PASSAGE SHOWN:
The Lead Bank Scheme of the RBI involves a ‘lead bank’ in each district of India that coordinates financial services in the district, and a ‘convenor bank’ in each state that monitors these activities of the lead banks in the state. Analysing quarterly district-level data on credit disbursement for 2004-2019, this article finds that in districts for which lead bank and convenor bank belong to the same corporate entity, credit disbursement is 21% higher.
The Reserve Bank of India’s (RBI) ‘Lead Bank Scheme’ is among the oldest financial inclusion programmes in the country. Initiated in 1969, the scheme assigns the role of lead bank to a public-sector bank in each district, based on the overall capabilities of the bank in the district. The lead bank coordinates with local financial-market agents to identify and address bottlenecks in the provision of financial services, and to conduct public outreach programmes such as financial literacy camps in the district. Further, another public-sector bank is assigned the role of convenor bank for the state, which involves monitoring the performance of lead banks of the state. The chairman of the convenor bank executes this function through quarterly meetings with lead banks. These meetings are regularly attended by senior bureaucrats and politicians of the state, and representatives of local press and NGOs (non-governmental organisations). If it is found that the lead bank has failed to meet targets, penalties are imposed, which may include allotting some funds to (low-yield) Rural Infrastructure Development Fund.
Given this organisational structure of the scheme, some districts have their lead and convenor banks belonging to the same corporate entity. What effect does this alignment have on the financial-market outcomes in the district? Theories of organisational economics suggest that lower costs of intra-firm monitoring and punishment, lead to higher effort by employees (Williamson 1981, Holmstrom 1999). In this context, the lead bank of an ‘aligned’ district should be exerting more effort as they are reviewed by their immediate supervisors. If so, one can expect higher credit disbursement in these districts.

EXERCISE INSTRUCTIONS:
(1) Pick out every line in the rows below that contains the string "bottom", and copy each one. Case counts.
(2) Resume the passage above on the RBI's Lead Bank Scheme, carrying on from its final sentence.

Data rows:
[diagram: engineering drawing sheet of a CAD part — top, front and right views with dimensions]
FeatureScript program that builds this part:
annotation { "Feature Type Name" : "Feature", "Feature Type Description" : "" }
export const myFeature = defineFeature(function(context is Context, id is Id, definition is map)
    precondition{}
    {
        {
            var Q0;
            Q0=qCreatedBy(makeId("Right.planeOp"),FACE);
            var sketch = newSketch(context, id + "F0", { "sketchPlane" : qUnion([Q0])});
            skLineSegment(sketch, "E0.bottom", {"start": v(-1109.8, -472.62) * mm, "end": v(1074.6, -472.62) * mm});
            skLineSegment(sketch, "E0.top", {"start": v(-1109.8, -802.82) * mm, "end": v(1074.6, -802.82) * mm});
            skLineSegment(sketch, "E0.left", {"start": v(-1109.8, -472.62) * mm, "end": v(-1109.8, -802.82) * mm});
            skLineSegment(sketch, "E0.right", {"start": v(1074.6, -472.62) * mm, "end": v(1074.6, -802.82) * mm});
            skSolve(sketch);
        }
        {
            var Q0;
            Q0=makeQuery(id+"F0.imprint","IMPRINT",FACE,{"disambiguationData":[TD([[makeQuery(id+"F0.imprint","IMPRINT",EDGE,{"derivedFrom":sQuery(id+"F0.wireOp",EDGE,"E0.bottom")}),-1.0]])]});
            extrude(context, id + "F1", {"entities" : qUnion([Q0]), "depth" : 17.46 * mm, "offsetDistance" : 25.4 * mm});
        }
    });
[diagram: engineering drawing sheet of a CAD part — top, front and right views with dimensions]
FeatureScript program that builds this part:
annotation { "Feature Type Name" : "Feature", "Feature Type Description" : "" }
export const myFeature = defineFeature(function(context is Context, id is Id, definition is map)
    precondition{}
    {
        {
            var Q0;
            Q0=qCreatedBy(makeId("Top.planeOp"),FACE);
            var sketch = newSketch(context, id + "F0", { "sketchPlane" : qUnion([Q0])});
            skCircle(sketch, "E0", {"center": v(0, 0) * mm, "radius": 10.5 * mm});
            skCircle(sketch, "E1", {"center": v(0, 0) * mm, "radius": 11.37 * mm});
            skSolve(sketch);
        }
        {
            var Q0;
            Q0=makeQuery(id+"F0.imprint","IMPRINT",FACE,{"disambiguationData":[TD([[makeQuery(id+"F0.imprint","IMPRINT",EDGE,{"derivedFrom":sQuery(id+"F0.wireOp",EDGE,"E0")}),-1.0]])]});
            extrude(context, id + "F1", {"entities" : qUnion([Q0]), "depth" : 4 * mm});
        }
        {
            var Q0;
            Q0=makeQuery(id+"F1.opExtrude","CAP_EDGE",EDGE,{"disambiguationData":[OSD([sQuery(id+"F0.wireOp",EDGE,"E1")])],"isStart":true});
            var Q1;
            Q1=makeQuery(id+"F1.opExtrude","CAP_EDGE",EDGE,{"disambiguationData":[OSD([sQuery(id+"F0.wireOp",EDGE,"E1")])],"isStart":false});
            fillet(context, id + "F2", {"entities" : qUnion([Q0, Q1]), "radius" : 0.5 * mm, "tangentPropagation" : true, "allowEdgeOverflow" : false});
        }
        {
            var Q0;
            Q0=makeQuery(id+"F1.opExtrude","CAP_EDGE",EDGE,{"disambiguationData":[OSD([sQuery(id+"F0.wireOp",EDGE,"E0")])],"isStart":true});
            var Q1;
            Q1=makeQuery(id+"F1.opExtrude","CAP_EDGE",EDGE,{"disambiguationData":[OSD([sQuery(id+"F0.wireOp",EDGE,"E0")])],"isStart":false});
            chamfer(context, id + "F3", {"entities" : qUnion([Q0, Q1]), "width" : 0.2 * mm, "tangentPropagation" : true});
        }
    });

ANSWERS FOR THE EXERCISE:
(1)
            skLineSegment(sketch, "E0.bottom", {"start": v(-1109.8, -472.62) * mm, "end": v(1074.6, -472.62) * mm});
            Q0=makeQuery(id+"F0.imprint","IMPRINT",FACE,{"disambiguationData":[TD([[makeQuery(id+"F0.imprint","IMPRINT",EDGE,{"derivedFrom":sQuery(id+"F0.wireOp",EDGE,"E0.bottom")}),-1.0]])]});

(2)
For most public-sector banks in India, recruitment is conducted only for junior-level employees, whereas the senior positions, such as for lead bank personnel, are filled through promotions based on merit-cum-tenure. Further, attrition, and termination of employment remains low in these organisations. In such an environment, managers subject to review by their immediate superiors are more likely to exert higher effort in the assigned tasks.
If the personnel of the lead bank experience added organisational pressure from their own supervisors if the convenor bank belongs to the same corporate entity, then one can expect credit disbursement through branches of lead banks to be higher in ‘aligned’ districts, compared to branches of other banks in that district and branches of the same bank in non-aligned districts. However, data on branch-district level credit disbursement are not publicly available (see Acharya et al. 2019). Therefore, I test the hypothesis using RBI data on quarterly district-level credit disbursement, from 2003-04:Q4 (fourth quarter of the financial year) to 2018-19:Q4 (Gupta 2020). Nearly 44% of the districts are aligned. All else being equal, aligned districts should have higher credit disbursement, as monitoring by one’s own chairman should imply higher effort by lead bank personnel in aligned districts.
District ‘alignment’ and credit disbursement
My econometric analysis shows that aligned districts have 21% higher credit disbursement, on average, as compared to non-aligned districts, over the study period.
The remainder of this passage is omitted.